Jäderlund, Karin Hultin, Rohdin, Cecilia, Berendt, Mette, Stigen, Øyvind, Fredholm, Merete, Espenes, Arild, Bjerkås, Inge, Moe, Lars
Acta veterinaria scandinavica 2017 v.59 no.1 pp. 26
DNA, alleles, dogs, genetic disorders, genotyping, homozygosity, mutation, parents, pedigree, phenotype, Norway, Scandinavia, United States
A homozygous mutation has been identified in the N-myc downstream-regulated gene 1 (NDRG1) in recent cases of polyneuropathy in Alaskan malamute dogs from the Nordic countries and USA. The objective of the present study was to determine if cases diagnosed 30–40 years ago with polyneuropathy in the Alaskan malamute breed in Norway had the same hereditary disease as the recent cases. Fourteen historical cases and 12 recently diagnosed Alaskan malamute dogs with hereditary polyneuropathy, and their parents and littermates (n = 88) were included in this study (total n = 114). After phenotyping of historical and recent cases, NDRG1 genotyping was performed using DNA extracted from archived material from five Norwegian dogs affected by the disease in the late 1970s and 1980s. In addition, pedigrees were analysed. Our study concluded that historical and recent phenotypic polyneuropathy cases were carrying the same NDRG1-mutation.

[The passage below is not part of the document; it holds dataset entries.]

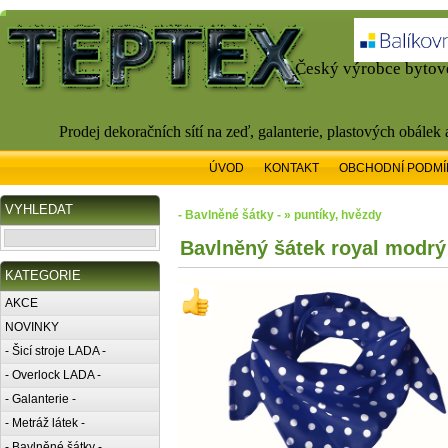
Český výrobce bytové
Prodej dekoračních sítí na zeď, galanterie, plastových obálek
ÚVOD
KONTAKT
OBCHODNÍ PODMÍ
VYHLEDAT
- Bavlněné šátky - » puntíky, hvězdy
Bavlněný šátek royal modrý 
KATEGORIE
AKCE
NOVINKY
- Šicí stroje LADA -
- Overlock LADA -
- Galanterie -
- Metráž látek -
- Bavlněné šátky -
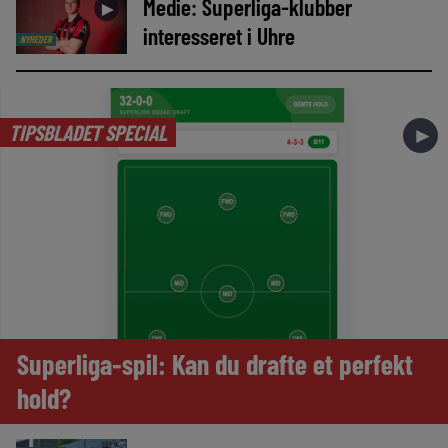
Medie: Superliga-klubber
►
interesseret i Uhre
NYHEDER
TIPSBLADET SPECIAL
►
Superliga-spil: Kan du drafte et perfekt
hold?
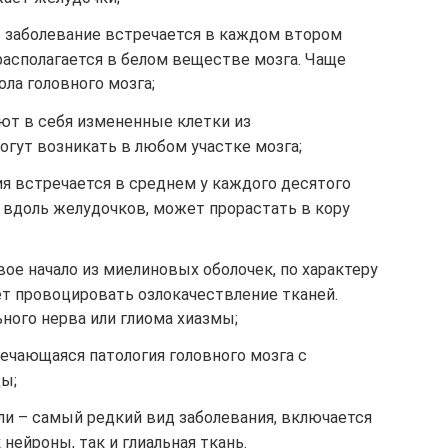
 заболевание встречается в каждом втором
 располагается в белом веществе мозга. Чаще
ола головного мозга;
т в себя измененные клетки из
гут возникать в любом участке мозга;
я встречается в среднем у каждого десятого
я вдоль желудочков, может прорастать в кору
ое начало из миелиновых оболочек, по характеру
ет провоцировать озлокачествление тканей.
ьного нерва или глиома хиазмы;
ечающаяся патология головного мозга с
ды;
ли – самый редкий вид заболевания, включается
 нейроны, так и глиальная ткань.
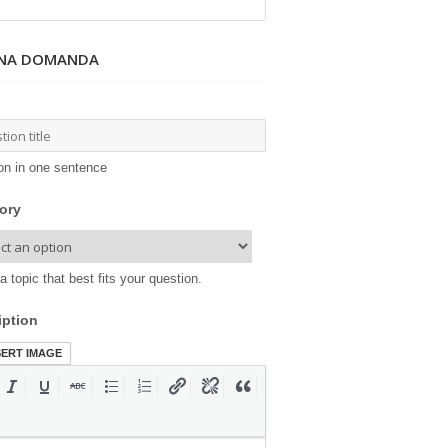
UNA DOMANDA
on in one sentence
ory
a topic that best fits your question.
iption
SERT IMAGE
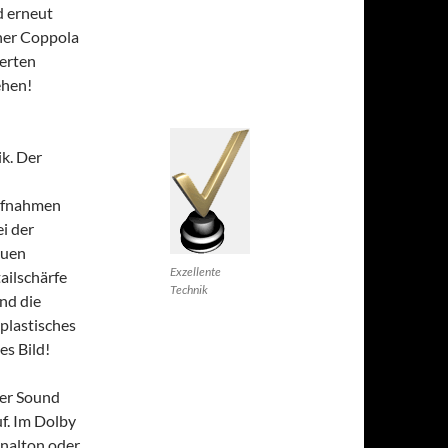
d erneut
her Coppola
werten
ehen!
k. Der
Aufnahmen
ei der
auen
Exzellente
ailschärfe
Technik
und die
 plastisches
es Bild!
der Sound
f. Im Dolby
inalton oder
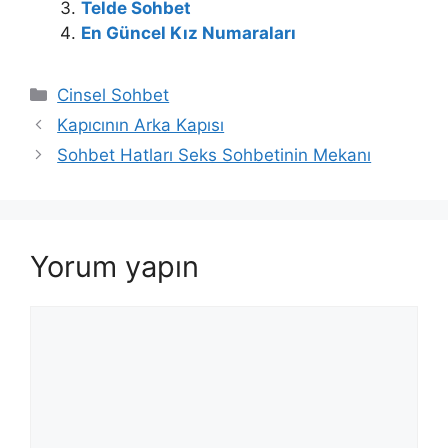
Telde Sohbet
En Güncel Kız Numaraları
Kategoriler
Cinsel Sohbet
Kapıcının Arka Kapısı
Sohbet Hatları Seks Sohbetinin Mekanı
Yorum yapın
Yorum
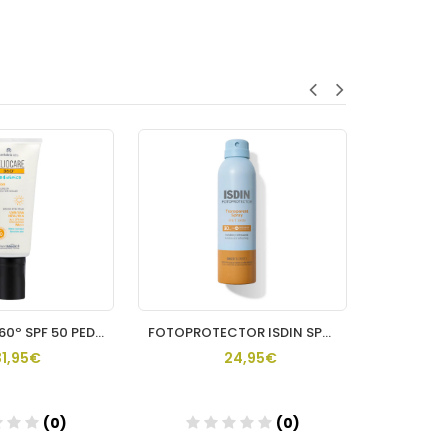
HELIOCARE 360º SPF 50 PEDIATRICS LOTION PROTECTOR SOLAR 200
FOTOPROTECTOR ISDIN SPF30 SPRAY TRANSPARENT WET SKIN 250 M
31,95€
24,95€
(0)
(0)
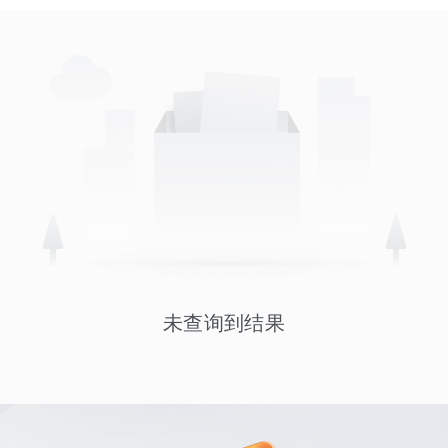
未查询到结果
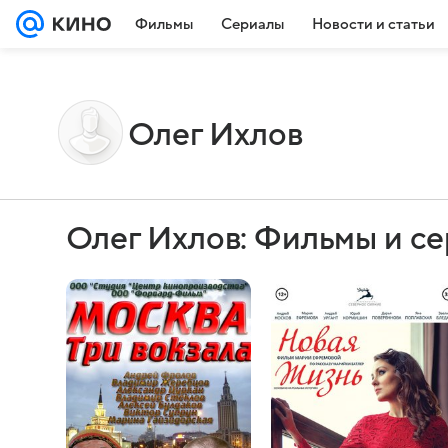
Фильмы
Сериалы
Новости и статьи
Олег Ихлов
Олег Ихлов: Фильмы и с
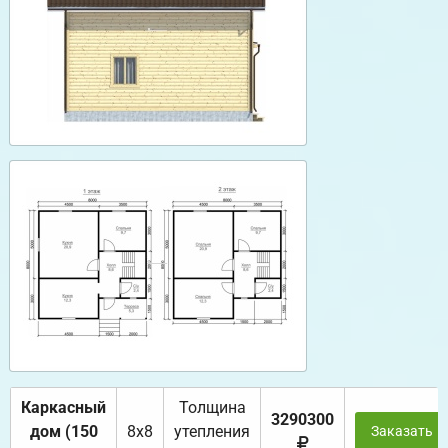
Каркасный
Толщина
3290300
дом (150
8х8
утепления
Заказать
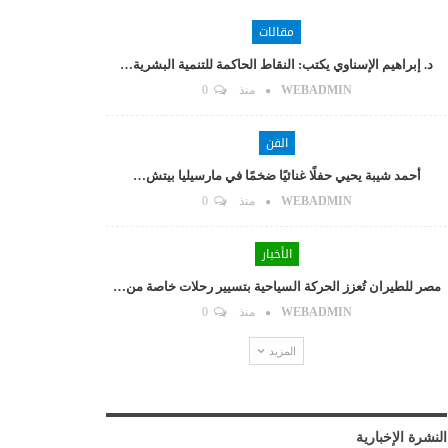
مقالات
د. إبراهيم الإسناوي يكتب: النقاط الحاكمة للتنمية البشرية…
WEBADMIN
منذ
0
الفن
أحمد شيبة يحيي حفلًا غنائيًا ضخمًا في مارسيليا بيتش…
WEBADMIN
منذ
0
الأخبار
مصر للطيران تُعزز الحركة السياحية بتسيير رحلات خاصة من…
WEBADMIN
منذ
0
المزيد
النشرة الإخبارية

The pedigree analysis showed that all affected Alaskan malamute cases with polyneuropathy could be traced back to one common ancestor of North American origin. By this study, a well-documented example of the silent transmission of recessive disease-causing alleles through many generations is provided, demonstrated by the re-emergence of a phenotypically and genetically uniform entity in the Scandinavian Alaskan malamute population.